William Oliveira Publicado em 27/04/2025, às 09h44
Em uma operação realizada na última sexta-feira (25), quatro policiais civis do 6º Distrito de Santo André, no ABC paulista, foram presos sob suspeita de extorquir artistas e influenciadores digitais envolvidos em rifas ilegais. Entre os nomes citados está Julio Balestrin, bodybuilder e influenciador digital com mais de 4 milhões de seguidores, segundo o Ministério Público de São Paulo (MPSP).

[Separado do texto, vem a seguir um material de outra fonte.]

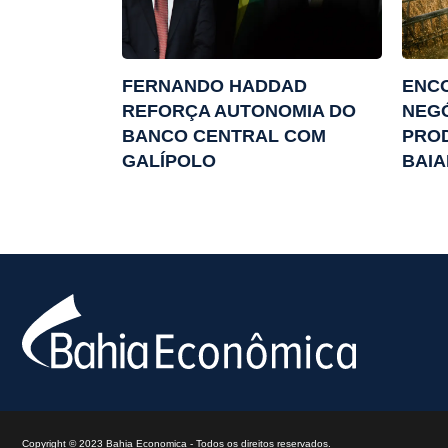
FERNANDO HADDAD
ENC
REFORÇA AUTONOMIA DO
NEG
BANCO CENTRAL COM
PRO
GALÍPOLO
BAI
Copyright © 2023 Bahia Economica - Todos os direitos reservados.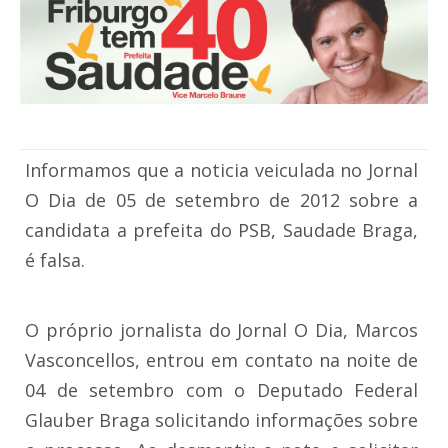
Informamos que a noticia veiculada no Jornal
O Dia de 05 de setembro de 2012 sobre a
candidata a prefeita do PSB, Saudade Braga,
é falsa.
O próprio jornalista do Jornal O Dia, Marcos
Vasconcellos, entrou em contato na noite de
04 de setembro com o Deputado Federal
Glauber Braga solicitando informações sobre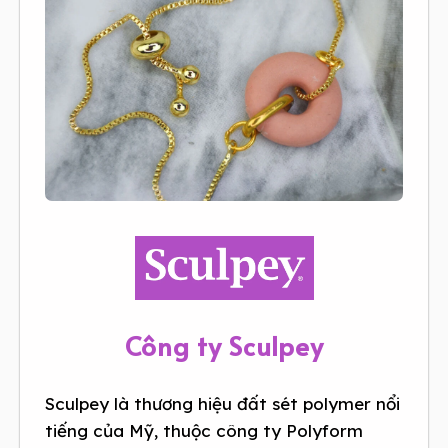
Công ty Sculpey
Sculpey là thương hiệu đất sét polymer nổi
tiếng của Mỹ, thuộc công ty Polyform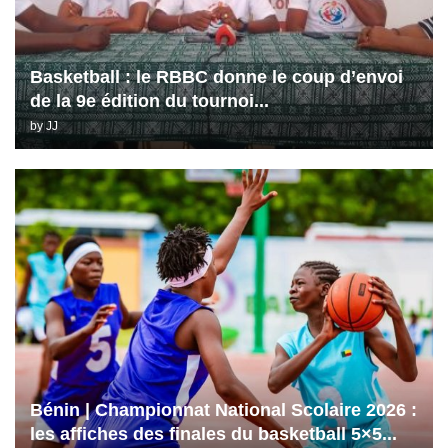
Basketball : le RBBC donne le coup d’envoi
de la 9e édition du tournoi...
by
JJ
Bénin | Championnat National Scolaire 2026 :
les affiches des finales du basketball 5×5...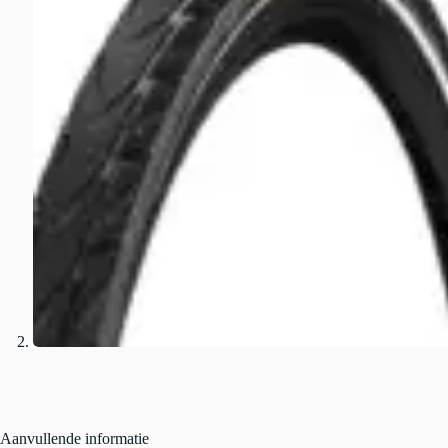
Aanvullende informatie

Foram detidos o delegado Fábio Marcelo Fava e os investigadores Adriano Fernandes Bezerra, Magally Ivone Rodrigues e Múcio de Assis Ladeira. Além disso, houve a quebra de sigilos bancários dos envolvidos. Um quinto policial, Rodrigo Barros de Camargo, conhecido como Rato, já havia sido preso em dezembro durante uma fase anterior da investigação. Camargo atuava em parceria com Eronias Rodrigues Barbosa, responsável por monitorar perfis que promoviam rifas ilegais.
Interceptações telefônicas revelaram conversas em que Eronias mencionava Balestrin, sugerindo seu envolvimento com apostas. Em outro diálogo, Rodrigo pediu autorização ao delegado Fava para continuar as ameaças contra o influenciador, recebendo sinal verde. A investigadora Magally também admitiu que Balestrin havia sido intimidado, mas ressaltou que ele estava fora do país, e seu advogado solicitou novo agendamento.
Cinco mandados de busca e apreensão e quatro de prisão preventiva foram expedidos pela 1ª Vara Criminal de Santo André. A ação integra as operações “Latus Actio” e “Latus Actio II”, deflagradas pela Polícia Federal em 2024 após a identificação de um esquema criminoso instalado na própria corporação para arrecadação de propinas.
Segundo o MPSP, os policiais criavam investigações formais com o objetivo de extorquir os investigados, especialmente em casos envolvendo jogos ilegais e estelionato. Entre as vítimas citadas estão também MC Paiva, MC Brisola, MC GHdo7 e Biel Grau. MC Brisola teria sido pressionado a pagar R$ 200 mil para arquivar uma investigação, mas acabou entregando R$ 20 mil em propina.
A operação foi conduzida pela Força-Tarefa de Combate ao Crime Organizado (Ficco/SP), formada pela Polícia Federal e diversas secretarias estaduais de segurança pública e administração penitenciária.